The Department of Agriculture, Forestry and Fisheries’ fleet of state-owned maritime patrol vessels will be operational in October, as the South African Navy is still undergoing training on the vessels.
In reply to a parliamentary question posed by Pieter van Dalen of the opposition Democratic Alliance party, the Minister of Agriculture, Forestry and Fisheries added that the Department is in the process of recruiting specialised personnel to support the Navy. “The process has begun. The first attempt did not attract suitable candidates due to the low salary packages offered.”
The South African Navy took over the management of the Department of Agriculture, Forestry and Fisheries’ (DAFF’s) maritime patrol vessels on April 1 after the Department’s contract with Smit Amandla expired without a replacement company being found to manage the fleet.
The fleet includes the fisheries research vessels Africana, Algoa and Ellen Khuzwayo and the patrol vessels Sarah Baartman, Lilian Ngoyi, Victoria Mxenge and Ruth First.
The South African Navy is now responsible for managing the fleet, including crewing the vessels, providing technical management (maintenance, repair and life cycle management); provisioning; bunkering; accounting and ensuring the safety and seaworthiness of the ships. The Navy has agreed to carry out these duties for a period of twelve months.
The research vessel SAS Ellen Khuzwayo, patrol vessels SAS Sarah Baartman, SAS Ruth First and SAS Victoria Mxenge were inducted into the South African Navy during a commissioning ceremony on June 20. The SAS Africana was commissioned in April this year.

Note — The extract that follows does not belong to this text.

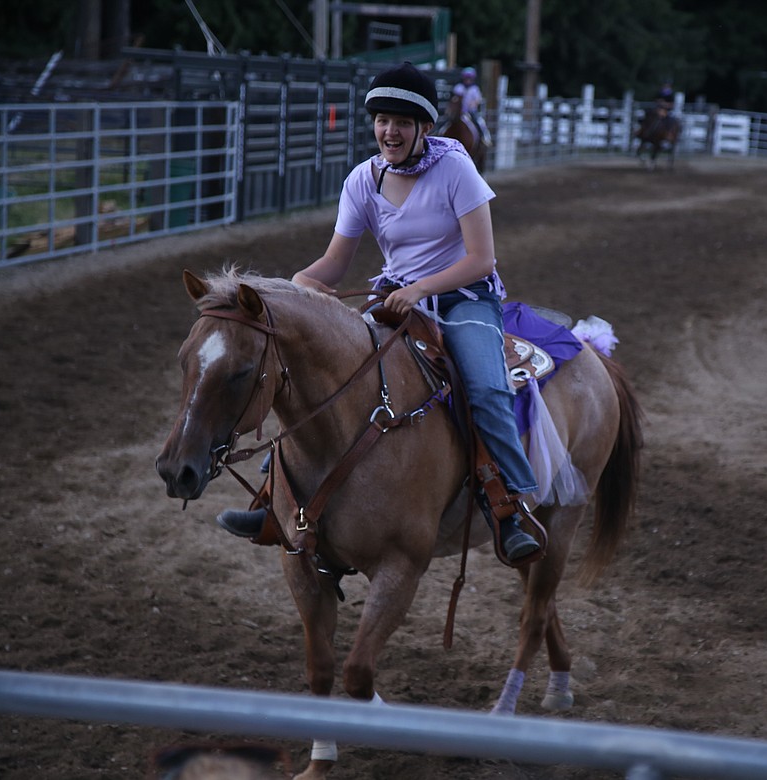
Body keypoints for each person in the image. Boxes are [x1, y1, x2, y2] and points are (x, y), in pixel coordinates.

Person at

Africana sailed for the West Coast on June 14 on a three-week deployment doing acoustic surveys and mid-water trawls. Although nominally a 60 day tasking, the patrol was broken into two. After 30 days at sea, the Africana was to return for a week to replenish and refuel, then depart again for another 30 day patrol.
During an audit of the DAFF fleet, the Navy uncovered some technical issues – for example, the engines of Lilian Ngoyi were due for overhaul in terms of its scheduled lifecycle. Further problems with the Sarah Baartman were preventing the ship from going to sea pending the arrival of spares. In June it was reported that all the vessels, with the exception of Lilian Ngoyi, were expected to be ready for sea duty by the end of July.
In the interim, it was decided to resume patrols using warships – for instance, the frigate SAS Amatola was tasked to perform a patrol in May to meet the DAFF requirement. The frigate, with DAFF personnel on board, conducted a two week patrol off the south-east coast, checking for illegal fishing, examining ship catches and documentation.
In November 2011 DAFF Minister Tina Joemat-Pettersson announced that an R800 million tender had been awarded to the politically-connected Sekunjalo Consortium to take over patrolling operations on South Africa’s coastlines following the end of Smit Amandla’s five-year contract. A subsidiary of Sekunjalo, Premier Fishing, has fishing rights on the South African coast, representing a potential conflict of interests. The contract has since been withdrawn.
Joemat-Pettersson called for an investigation into the awarding of R1 billion worth of contracts dating back to 2005 to man and maintain her department’s research and patrol vessels. Business Day reported Joemat-Pettersson’s legal advisor as saying that Smit Amandla should be investigated as contracts were allegedly awarded without a tender process. She would also like to know more about a company called Pentow Marine, which is a Dutch associate of Smit Amandla.
In 2000, the then Department of Environmental Affairs and Tourism awarded Smit Pentow Marine a five-year ship and crew management contract, after a tender process. Although Smit Pentow Marine became Smit Amandla in 2005, a new tender was not issued in April that year but the original contract extended for another five years.
Joemat-Petterson, in reply to another parliamentary question posed by van Dalen, said that an investigation is being conducted into the procurement processes and systems in the fisheries branch. “The investigation covers the period 1999 – 2012. The investigation is being conducted by the SAPS [South African Police Service] and an internationally recognised auditing firm. The investigation by the SAPS and the auditors is being conducted in phases.
“Importantly the Hawks and Asset Forfeiture Unit are busy [conducting] an extremely sensitive and important investigation into corruption in the Fisheries branch in excess of R1 billion relating to the irregular, illegal extension of this contract with the private sector.” The minister stated that the investigation by the SAPS and the auditing firm began in and around May 2012.